BACTERIAL CANE BLIGHT OF ROSES
SK MOHAN and VP BIJMAN
University of Idaho, Research and Extension Center, Parma, Idaho 83660, USA
Background and objectives
During the spring of 1996 and 1997, numerous rose (Rosa spp.) plants belonging to more than 50 cultivars of hybrid tea, grandiflora, floribunda and miniature types in south-western Idaho were found affected with a cane blight symptom, causing severe damage or death of entire plants. Symptoms appeared to initiate at any point on the canes, but commonly at the base of a vegetative bud, as brown, irregular, necrotic lesions on the bark, which turned dark purple to black with well defined margins. The lesions developed along and around the cane, often involving a major part or even the entire cane. Vegetative buds on the affected parts turned brown, wilted and died. Occasionally, the lesions girdled the cane and the distal part above dried up. The tissue beneath the blackened bark was reddish brown to dark brown, and moist in the early stages. Literature search revealed no report of a rose disease with symptoms similar to this cane blight. In the past, such symptoms have been considered by the local gardeners and nurserymen to be the result of winter/cold injury. However, observations on the pattern of incidence, symptom characteristics and progression suggested involvement of a biotic agent. The objective of this study was to determine the aetiology of this disease in roses and identify the pathogen involved.
Materials and methods
Isolations from symptomatic tissues were made on King's medium B (KB). Plates were incubated at 24°C. Single colonies were selected, purified and subjected to Gram staining and standard LOPAT tests. Lemon (cv. unknown) and unripe cherry (cv. Bing) fruits were inoculated by pricking with a needle contaminated with 24-h-old culture of the bacterium, and were incubated in plastic boxes at 22-24°C. Cultures were also characterized using the Biolog bacterial identification system (Biolog, Hayward, CA) and cellular fatty acid analysis. For pathogenicity tests, young shoots of rose (cvs Don Juan and King's Ransom) were injured by pin-pricks and sprayed with a bacterial suspension containing approximately 107 c.f.u./ml. Similar shoot-prick inoculations with the rose isolate were made on lilac cv. Ellen Wilmott. A known Pseudomonas syringae pv. syringae strain from lilac was similarly inoculated on lilac and the two rose cultivars mentioned before. All the inoculated plants were incubated at 20°C for 48 h in a dew chamber and then transferred to greenhouse benches at 22-25°C.
Results and conclusions
Microscopic examination of the symptomatic tissue revealed profuse bacterial streaming from cut edges of tissue sections mounted in water. Isolations on KB consistently yielded cream-coloured, glistening, translucent, circular colonies which produced a diffusible bluish-green fluorescent pigment. The bacterium was a Gram-negative rod, levan positive, oxidase negative, arginine dihydrolase negative, did not rot potato but caused hypersensitive reaction in tobacco and sunken lesions on lemon and cherry fruits. Results of Biolog and cellular fatty acid analysis indicated high similarity of the rose isolate to P. syringae. Inoculated rose shoots developed slightly sunken, black, necrotic areas within 5 days after inoculation. The rose isolate caused limited necrosis around inoculated sites on lilac. The lilac strain did not produce any symptoms on rose.

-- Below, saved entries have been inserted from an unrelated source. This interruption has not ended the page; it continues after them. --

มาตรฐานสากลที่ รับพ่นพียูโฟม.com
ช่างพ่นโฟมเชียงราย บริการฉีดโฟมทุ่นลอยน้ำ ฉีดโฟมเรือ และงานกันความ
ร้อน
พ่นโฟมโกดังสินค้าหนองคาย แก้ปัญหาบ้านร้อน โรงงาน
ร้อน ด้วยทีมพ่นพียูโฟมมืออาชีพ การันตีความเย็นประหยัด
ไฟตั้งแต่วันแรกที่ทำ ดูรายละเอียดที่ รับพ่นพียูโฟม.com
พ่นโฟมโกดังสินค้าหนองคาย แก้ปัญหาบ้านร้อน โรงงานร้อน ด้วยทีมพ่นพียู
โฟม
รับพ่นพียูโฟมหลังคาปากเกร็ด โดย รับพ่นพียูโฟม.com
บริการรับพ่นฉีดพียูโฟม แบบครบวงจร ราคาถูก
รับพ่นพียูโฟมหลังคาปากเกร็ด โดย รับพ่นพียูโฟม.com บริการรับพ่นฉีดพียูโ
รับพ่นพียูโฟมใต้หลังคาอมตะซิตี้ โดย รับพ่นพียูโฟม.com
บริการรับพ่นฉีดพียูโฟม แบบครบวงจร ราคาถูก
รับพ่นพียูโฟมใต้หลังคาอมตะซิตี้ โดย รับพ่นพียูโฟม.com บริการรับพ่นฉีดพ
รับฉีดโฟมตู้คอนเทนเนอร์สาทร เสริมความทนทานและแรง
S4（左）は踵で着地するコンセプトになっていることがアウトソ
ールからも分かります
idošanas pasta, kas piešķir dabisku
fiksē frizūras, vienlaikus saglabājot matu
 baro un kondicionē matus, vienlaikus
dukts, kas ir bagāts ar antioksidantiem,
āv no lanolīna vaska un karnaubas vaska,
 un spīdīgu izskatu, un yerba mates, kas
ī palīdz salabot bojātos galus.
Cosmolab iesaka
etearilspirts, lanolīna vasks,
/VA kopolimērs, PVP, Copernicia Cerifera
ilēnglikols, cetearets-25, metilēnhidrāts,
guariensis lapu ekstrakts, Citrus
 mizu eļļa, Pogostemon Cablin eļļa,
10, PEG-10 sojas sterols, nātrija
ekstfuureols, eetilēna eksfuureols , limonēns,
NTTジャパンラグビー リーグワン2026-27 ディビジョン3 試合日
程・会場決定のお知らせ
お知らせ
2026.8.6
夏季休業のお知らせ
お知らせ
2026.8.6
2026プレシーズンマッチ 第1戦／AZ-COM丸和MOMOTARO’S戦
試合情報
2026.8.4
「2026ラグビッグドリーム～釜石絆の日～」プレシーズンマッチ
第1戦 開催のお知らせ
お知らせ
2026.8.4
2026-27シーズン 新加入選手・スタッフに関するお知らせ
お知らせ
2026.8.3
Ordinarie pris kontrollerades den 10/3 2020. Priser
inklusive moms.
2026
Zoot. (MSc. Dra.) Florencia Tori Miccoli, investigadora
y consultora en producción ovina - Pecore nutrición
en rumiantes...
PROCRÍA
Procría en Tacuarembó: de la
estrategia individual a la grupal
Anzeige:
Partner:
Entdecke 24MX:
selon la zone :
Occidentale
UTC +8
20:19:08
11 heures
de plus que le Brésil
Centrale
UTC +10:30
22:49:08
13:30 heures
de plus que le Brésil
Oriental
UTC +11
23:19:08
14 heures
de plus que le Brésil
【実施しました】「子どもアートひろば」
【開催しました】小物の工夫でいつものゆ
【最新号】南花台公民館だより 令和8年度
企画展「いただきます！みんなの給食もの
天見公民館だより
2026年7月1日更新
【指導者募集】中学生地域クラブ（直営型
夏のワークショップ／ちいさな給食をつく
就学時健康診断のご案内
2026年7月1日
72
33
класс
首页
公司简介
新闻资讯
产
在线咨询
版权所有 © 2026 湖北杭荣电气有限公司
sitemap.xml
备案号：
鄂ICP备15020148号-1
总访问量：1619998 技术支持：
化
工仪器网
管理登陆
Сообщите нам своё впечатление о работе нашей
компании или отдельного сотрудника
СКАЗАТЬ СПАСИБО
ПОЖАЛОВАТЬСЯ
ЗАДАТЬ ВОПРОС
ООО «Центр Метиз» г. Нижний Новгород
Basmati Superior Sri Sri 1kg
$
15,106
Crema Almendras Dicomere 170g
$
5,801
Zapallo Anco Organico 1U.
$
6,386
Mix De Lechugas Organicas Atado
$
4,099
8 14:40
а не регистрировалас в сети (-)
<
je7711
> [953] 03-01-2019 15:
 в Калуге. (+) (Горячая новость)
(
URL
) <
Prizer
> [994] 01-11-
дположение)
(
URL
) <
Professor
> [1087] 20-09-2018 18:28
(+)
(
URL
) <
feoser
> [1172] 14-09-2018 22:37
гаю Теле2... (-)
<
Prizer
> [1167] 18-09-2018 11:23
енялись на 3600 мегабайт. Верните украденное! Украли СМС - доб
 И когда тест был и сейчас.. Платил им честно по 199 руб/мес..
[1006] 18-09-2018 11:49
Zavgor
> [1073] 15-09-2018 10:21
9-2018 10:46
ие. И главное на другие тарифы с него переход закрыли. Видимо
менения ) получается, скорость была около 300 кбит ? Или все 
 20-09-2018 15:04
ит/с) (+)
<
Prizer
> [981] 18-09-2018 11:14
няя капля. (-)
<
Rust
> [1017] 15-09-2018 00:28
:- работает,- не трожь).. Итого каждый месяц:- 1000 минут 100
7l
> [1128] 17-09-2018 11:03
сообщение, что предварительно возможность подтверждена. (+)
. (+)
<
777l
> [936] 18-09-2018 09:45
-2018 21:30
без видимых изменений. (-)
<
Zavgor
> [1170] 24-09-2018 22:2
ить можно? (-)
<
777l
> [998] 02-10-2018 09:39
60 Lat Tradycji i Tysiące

Based on the cultural, morphological and bacteriological characteristics and pathogenicity, the bacterium causing the cane blight of roses was identified as an undetermined pathovar of P. syringae. White  in 1932 described a bacterial disease on greenhouse roses causing spots on leaves, calyces and young stems, and a petal decay. Rosen  in 1935 reported P. syringaecausing rose blast with symptoms of blackish-brown, dead spots and streaks on flower receptacles, calyx lobes, flower stalks and only rarely on petioles. The symptoms of cane blight observed in this study are, however, distinctly different from the symptoms described in these earlier reports.
1. White RP, 1932. New Jersey Agricultural Experiment Station Nursery Disease Notes 5, 1-2.
2. Rosen HR, 1935. Journal of Agricultural Research 51, 235-43.